INTERNATIONAL STANDARD FOR EPIDERMAL GROWTH FACTOR (EGF)
- AMPOULE CONTENTS
- Each ampoule contains the residue after freeze-drying of 0.5 ml of a solution that contained: 4 microgram/ml EGF; 10 mg/ml trehalose; 10 mmol/l sodium phosphate, pH 6.5.
- The assigned potency is 2000 International Units (IU) per ampoule.
- All materials of biological origin should be regarded as potentially hazardous to health. This preparation is not for administration to humans.

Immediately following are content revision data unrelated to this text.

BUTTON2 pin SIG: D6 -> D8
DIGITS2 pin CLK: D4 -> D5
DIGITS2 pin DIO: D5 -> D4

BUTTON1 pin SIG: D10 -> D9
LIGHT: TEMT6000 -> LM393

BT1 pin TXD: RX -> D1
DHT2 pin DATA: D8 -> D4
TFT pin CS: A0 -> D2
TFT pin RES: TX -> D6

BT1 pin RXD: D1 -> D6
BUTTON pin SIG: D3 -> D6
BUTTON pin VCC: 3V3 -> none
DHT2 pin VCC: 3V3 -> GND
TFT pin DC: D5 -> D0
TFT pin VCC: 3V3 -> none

- USE OF AMPOULED MATERIAL
- The standard is intended for calibration of local standards. For all practical purposes, each ampoule contains the same quantity of EGF. The entire contents of each ampoule should be completely dissolved in a known volume of suitable solvent. It is recommended that, were possible, buffer containing carrier protein should be used.
- This material should be used and discarded according to your own laboratory safety procedures.
- In all publications in which this preparation is used as an assay calibrant, it is important that the title of the preparation and ampoule code be cited correctly.
This reagent is available in small amounts (approximately 4 microgram/sample) for use in the
calibration of in vitro bioassays and in-house standards only and is not to
be used for experimental purposes. Reference reagents are available to investigators with
peer-reviewed support, at institutions or at commercial establishments and are limited to
one sample of each reagent per year.